• **TASK REQUIREMENTS**: Please transcribe the data exactly as shown, skipping the images.

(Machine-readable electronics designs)
__________

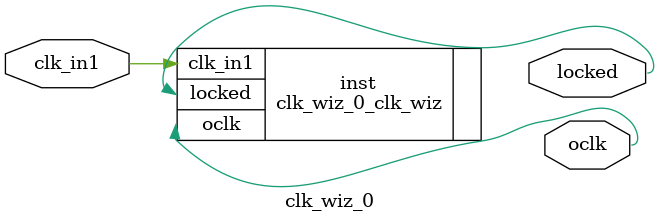
<source format=v>


`timescale 1ps/1ps

(* CORE_GENERATION_INFO = "clk_wiz_0,clk_wiz_v6_0_6_0_0,{component_name=clk_wiz_0,use_phase_alignment=true,use_min_o_jitter=false,use_max_i_jitter=false,use_dyn_phase_shift=false,use_inclk_switchover=false,use_dyn_reconfig=false,enable_axi=0,feedback_source=FDBK_AUTO,PRIMITIVE=MMCM,num_out_clk=1,clkin1_period=10.000,clkin2_period=10.000,use_power_down=false,use_reset=false,use_locked=true,use_inclk_stopped=false,feedback_type=SINGLE,CLOCK_MGR_TYPE=NA,manual_override=false}" *)

module clk_wiz_0 
 (
  // Clock out ports
  output        oclk,
  // Status and control signals
  output        locked,
 // Clock in ports
  input         clk_in1
 );

  clk_wiz_0_clk_wiz inst
  (
  // Clock out ports  
  .oclk(oclk),
  // Status and control signals               
  .locked(locked),
 // Clock in ports
  .clk_in1(clk_in1)
  );

endmodule

</source>
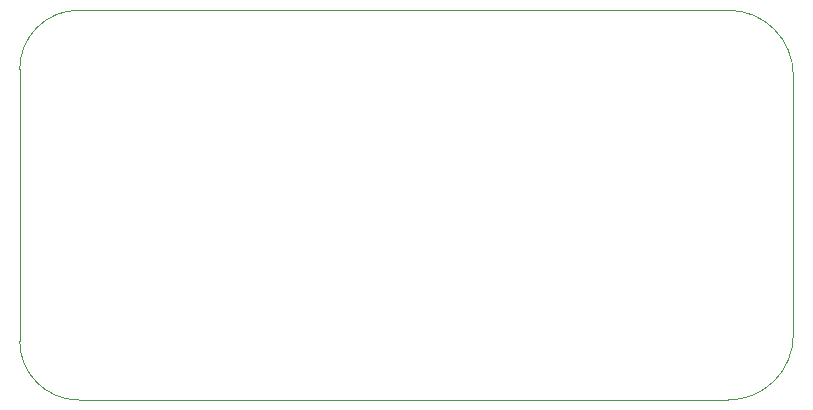
<source format=gbr>
%TF.GenerationSoftware,KiCad,Pcbnew,9.0.1*%
%TF.CreationDate,2025-06-14T17:56:14-05:00*%
%TF.ProjectId,OM-FlexGrid-Rigid-PCB,4f4d2d46-6c65-4784-9772-69642d526967,rev?*%
%TF.SameCoordinates,Original*%
%TF.FileFunction,Profile,NP*%
%FSLAX46Y46*%
G04 Gerber Fmt 4.6, Leading zero omitted, Abs format (unit mm)*
G04 Created by KiCad (PCBNEW 9.0.1) date 2025-06-14 17:56:14*
%MOMM*%
%LPD*%
G01*
G04 APERTURE LIST*
%TA.AperFunction,Profile*%
%ADD10C,0.050000*%
%TD*%
G04 APERTURE END LIST*
D10*
X212000000Y-131500000D02*
X157000000Y-131500000D01*
X152000000Y-103500000D02*
G75*
G02*
X157000000Y-98500000I5000000J0D01*
G01*
X212000000Y-98500000D02*
G75*
G02*
X217500000Y-104000000I0J-5500000D01*
G01*
X217500000Y-104000000D02*
X217500000Y-126000000D01*
X157000000Y-98500000D02*
X212000000Y-98500000D01*
X217500000Y-126000000D02*
G75*
G02*
X212000000Y-131500000I-5500000J0D01*
G01*
X157000000Y-131500000D02*
G75*
G02*
X152000000Y-126500000I0J5000000D01*
G01*
X152000000Y-126500000D02*
X152000000Y-103500000D01*
M02*

</source>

__________

• **ANSWER TO THE EXERCISE**:
<source format=v>


`timescale 1ps/1ps

(* CORE_GENERATION_INFO = "clk_wiz_0,clk_wiz_v6_0_6_0_0,{component_name=clk_wiz_0,use_phase_alignment=true,use_min_o_jitter=false,use_max_i_jitter=false,use_dyn_phase_shift=false,use_inclk_switchover=false,use_dyn_reconfig=false,enable_axi=0,feedback_source=FDBK_AUTO,PRIMITIVE=MMCM,num_out_clk=1,clkin1_period=10.000,clkin2_period=10.000,use_power_down=false,use_reset=false,use_locked=true,use_inclk_stopped=false,feedback_type=SINGLE,CLOCK_MGR_TYPE=NA,manual_override=false}" *)

module clk_wiz_0 
 (
  // Clock out ports
  output        oclk,
  // Status and control signals
  output        locked,
 // Clock in ports
  input         clk_in1
 );

  clk_wiz_0_clk_wiz inst
  (
  // Clock out ports  
  .oclk(oclk),
  // Status and control signals               
  .locked(locked),
 // Clock in ports
  .clk_in1(clk_in1)
  );

endmodule

</source>
<source format=gbr>
%TF.GenerationSoftware,KiCad,Pcbnew,9.0.1*%
%TF.CreationDate,2025-06-14T17:56:14-05:00*%
%TF.ProjectId,OM-FlexGrid-Rigid-PCB,4f4d2d46-6c65-4784-9772-69642d526967,rev?*%
%TF.SameCoordinates,Original*%
%TF.FileFunction,Profile,NP*%
%FSLAX46Y46*%
G04 Gerber Fmt 4.6, Leading zero omitted, Abs format (unit mm)*
G04 Created by KiCad (PCBNEW 9.0.1) date 2025-06-14 17:56:14*
%MOMM*%
%LPD*%
G01*
G04 APERTURE LIST*
%TA.AperFunction,Profile*%
%ADD10C,0.050000*%
%TD*%
G04 APERTURE END LIST*
D10*
X212000000Y-131500000D02*
X157000000Y-131500000D01*
X152000000Y-103500000D02*
G75*
G02*
X157000000Y-98500000I5000000J0D01*
G01*
X212000000Y-98500000D02*
G75*
G02*
X217500000Y-104000000I0J-5500000D01*
G01*
X217500000Y-104000000D02*
X217500000Y-126000000D01*
X157000000Y-98500000D02*
X212000000Y-98500000D01*
X217500000Y-126000000D02*
G75*
G02*
X212000000Y-131500000I-5500000J0D01*
G01*
X157000000Y-131500000D02*
G75*
G02*
X152000000Y-126500000I0J5000000D01*
G01*
X152000000Y-126500000D02*
X152000000Y-103500000D01*
M02*

</source>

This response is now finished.